Bank that boosts Connecticut exports under fire

Washington – For years Connecticut companies, large and small, have benefitted from a federally backed bank that helps them sell their goods overseas — but a bitter fight over a charge that the Export-Import Bank is taxpayer-funded corporate welfare has put its future in question.

Conservative critics of the bank say most of the money loaned goes to big, well-connected companies. They have set their sights on preventing Congress from reauthorizing the bank’s charter before it expires at the end of June.

Bank supporters, which include some of the largest companies in Connecticut, including Sikorsky Aircraft and General Electric, say it helps them remain competitive against foreign companies that are aided by their governments.

“The Ex-Im Bank has supported more than a million U.S. jobs since 2009 and provides both large and small businesses with an effective way to grow their exports, all while returning a profit to the U.S. Treasury,” a GE spokeswoman said. “It’s the kind of win-win scenario we need more of in Washington, and we encourage Congress to approve a long-term reauthorization as soon as possible.”

DATASET ENTRIES:
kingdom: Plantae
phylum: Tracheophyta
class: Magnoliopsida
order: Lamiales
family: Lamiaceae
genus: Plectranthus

DIRECTIVES:
1 – Answer these questions using the Ex-Im Bank article:
(a) When does the bank's charter expire?
(b) Which two Connecticut companies are named as supporters of the bank?
(c) Since what year has the bank supported more than a million U.S. jobs, according to the GE spokeswoman?
2 – Reproduce the Ex-Im Bank article word for word, everything from "Washington – For" down to "future in question.".
The entries come from a source separate from the Ex-Im Bank article.

ANSWERS:
1 –
(a) At the end of June.
(b) Sikorsky Aircraft and General Electric.
(c) 2009.

2 –
Washington – For years Connecticut companies, large and small, have benefitted from a federally backed bank that helps them sell their goods overseas — but a bitter fight over a charge that the Export-Import Bank is taxpayer-funded corporate welfare has put its future in question.